Vanessa had never felt so alone, so completely frightened and bewildered by the world around her. She understood her garden, the soil, the plants, all that; but this . . . She couldn’t even begin to comprehend why Daisy could have allowed some fool to inject her with that ghastly stuff. Or – horrible thought – had she done it to herself? Was she so unhappy? Had they – her parents –
made
her unhappy?

‘She needs to rest now, that’s all,’ said the consultant, returning to Daisy’s bedside in the morning. ‘By this afternoon she’ll be awake and she’ll be able to talk to you. Until then, you should go home. Get some rest too.’

Vanessa went home, to find Cornelius waiting for her in the drawing room.
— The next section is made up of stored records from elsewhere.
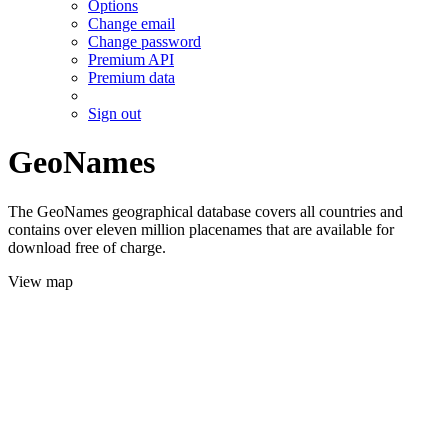
Options
Change email
Change password
Premium API
Premium data
Sign out
GeoNames
The GeoNames geographical database covers all countries and
contains over eleven million placenames that are available for
download free of charge.
View map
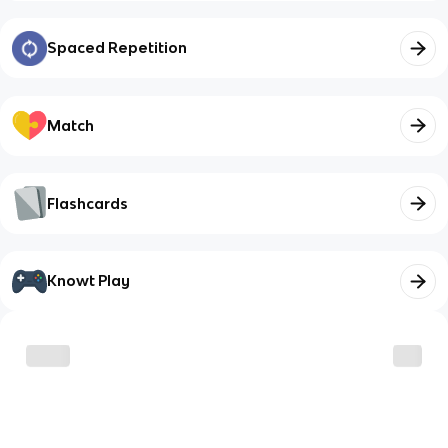
Spaced Repetition
Match
Flashcards
Knowt Play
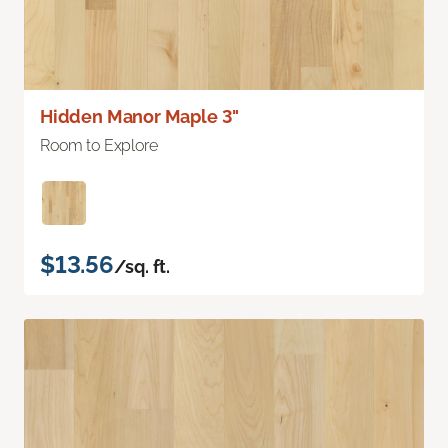
Hidden Manor Maple 3"
Room to Explore
$13.56
/sq. ft.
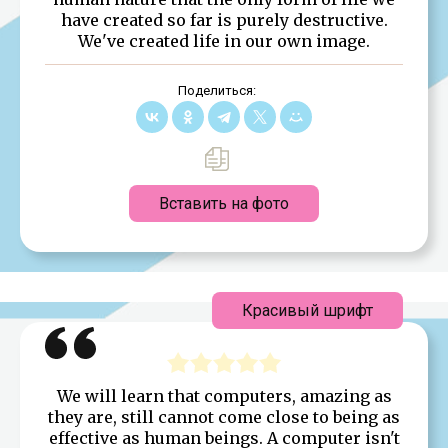
have created so far is purely destructive.
We've created life in our own image.
Поделиться:
Вставить на фото
Красивый шрифт
We will learn that computers, amazing as
they are, still cannot come close to being as
effective as human beings. A computer isn't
‘How is she?’ he asked, standing up.

Vanessa stared at him.

‘Vanessa? Is she all right?’

Vanessa’s mouth twisted. ‘Oh – you mean your daughter?’

‘Come on . . .’

‘What, Cornelius? Are you going to tell me I’m overtired?’ Vanessa slapped her bag down in a chair and let out a harsh laugh. ‘Funnily enough, I am. I’ve been sitting and waiting to hear whether or not our daughter – no, let’s get this right:
your
daughter – was going to die. I was there at the hospital for
six hours
.’

Cornelius let out a sigh and reached for her. ‘Now, darling, you know I couldn’t stay, I couldn’t be implicated in anything like that. You saw Berenson? I called him. Did he sort things out . . . ?’

‘Of course I did. And he covered for you, don’t worry. There’ll be no questions asked. That was the first thing you thought of, wasn’t it? Your precious reputation. Well, maybe you ought to think about that a bit more when you’re up in town having . . .’Vanessa paused, groping for the words, her face twisting in disgust ‘. . .
relations
with young women. And young men.’

Cornelius grew very still. ‘What have you been hearing?’

‘What, aren’t you going to deny it?’

He let out a breath. ‘Of
course
I deny it.’

But Vanessa had heard him in his role as a politician deny things that five minutes later he had coolly implemented. Cornelius was the suavest, the smoothest of liars. She knew that.